* _The problem_: Select all lines holding the word "Stills" from the entries that follow.

* _Dataset entries_:
============================================================

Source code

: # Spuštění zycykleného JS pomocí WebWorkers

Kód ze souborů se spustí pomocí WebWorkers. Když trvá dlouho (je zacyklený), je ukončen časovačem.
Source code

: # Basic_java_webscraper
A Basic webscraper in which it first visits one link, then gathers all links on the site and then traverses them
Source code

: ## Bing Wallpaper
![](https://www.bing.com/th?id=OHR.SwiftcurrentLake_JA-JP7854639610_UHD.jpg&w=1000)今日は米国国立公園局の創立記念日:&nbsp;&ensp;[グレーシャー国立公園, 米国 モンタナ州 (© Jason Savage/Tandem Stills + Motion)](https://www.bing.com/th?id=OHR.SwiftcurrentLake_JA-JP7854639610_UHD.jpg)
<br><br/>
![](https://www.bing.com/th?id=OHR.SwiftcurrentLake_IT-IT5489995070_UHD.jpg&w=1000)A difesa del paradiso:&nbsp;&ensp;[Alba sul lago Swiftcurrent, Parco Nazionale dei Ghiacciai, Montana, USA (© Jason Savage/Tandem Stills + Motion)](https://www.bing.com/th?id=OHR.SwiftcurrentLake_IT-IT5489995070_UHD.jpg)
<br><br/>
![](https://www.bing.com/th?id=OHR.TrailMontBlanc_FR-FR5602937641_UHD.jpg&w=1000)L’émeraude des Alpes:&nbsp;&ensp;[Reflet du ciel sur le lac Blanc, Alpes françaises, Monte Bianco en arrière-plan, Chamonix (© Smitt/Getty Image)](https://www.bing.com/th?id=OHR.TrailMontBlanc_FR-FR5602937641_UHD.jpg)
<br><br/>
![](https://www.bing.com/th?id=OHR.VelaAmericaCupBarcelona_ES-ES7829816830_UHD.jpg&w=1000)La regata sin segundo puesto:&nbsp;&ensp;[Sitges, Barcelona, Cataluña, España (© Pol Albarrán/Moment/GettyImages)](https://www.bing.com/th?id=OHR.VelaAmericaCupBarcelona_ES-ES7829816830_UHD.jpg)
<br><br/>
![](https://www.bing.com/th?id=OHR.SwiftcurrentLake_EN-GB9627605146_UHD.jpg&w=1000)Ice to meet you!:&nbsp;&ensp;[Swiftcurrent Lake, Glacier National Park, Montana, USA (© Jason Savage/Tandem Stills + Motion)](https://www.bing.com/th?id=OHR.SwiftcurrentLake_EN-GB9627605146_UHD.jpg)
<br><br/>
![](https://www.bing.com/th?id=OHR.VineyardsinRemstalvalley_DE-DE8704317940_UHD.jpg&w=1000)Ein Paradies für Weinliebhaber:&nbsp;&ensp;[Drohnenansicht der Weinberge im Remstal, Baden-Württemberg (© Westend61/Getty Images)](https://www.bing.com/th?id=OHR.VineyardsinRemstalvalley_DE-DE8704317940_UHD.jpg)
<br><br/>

============================================================

* _Exercise output_:
![](https://www.bing.com/th?id=OHR.SwiftcurrentLake_JA-JP7854639610_UHD.jpg&w=1000)今日は米国国立公園局の創立記念日:&nbsp;&ensp;[グレーシャー国立公園, 米国 モンタナ州 (© Jason Savage/Tandem Stills + Motion)](https://www.bing.com/th?id=OHR.SwiftcurrentLake_JA-JP7854639610_UHD.jpg)
![](https://www.bing.com/th?id=OHR.SwiftcurrentLake_IT-IT5489995070_UHD.jpg&w=1000)A difesa del paradiso:&nbsp;&ensp;[Alba sul lago Swiftcurrent, Parco Nazionale dei Ghiacciai, Montana, USA (© Jason Savage/Tandem Stills + Motion)](https://www.bing.com/th?id=OHR.SwiftcurrentLake_IT-IT5489995070_UHD.jpg)
![](https://www.bing.com/th?id=OHR.SwiftcurrentLake_EN-GB9627605146_UHD.jpg&w=1000)Ice to meet you!:&nbsp;&ensp;[Swiftcurrent Lake, Glacier National Park, Montana, USA (© Jason Savage/Tandem Stills + Motion)](https://www.bing.com/th?id=OHR.SwiftcurrentLake_EN-GB9627605146_UHD.jpg)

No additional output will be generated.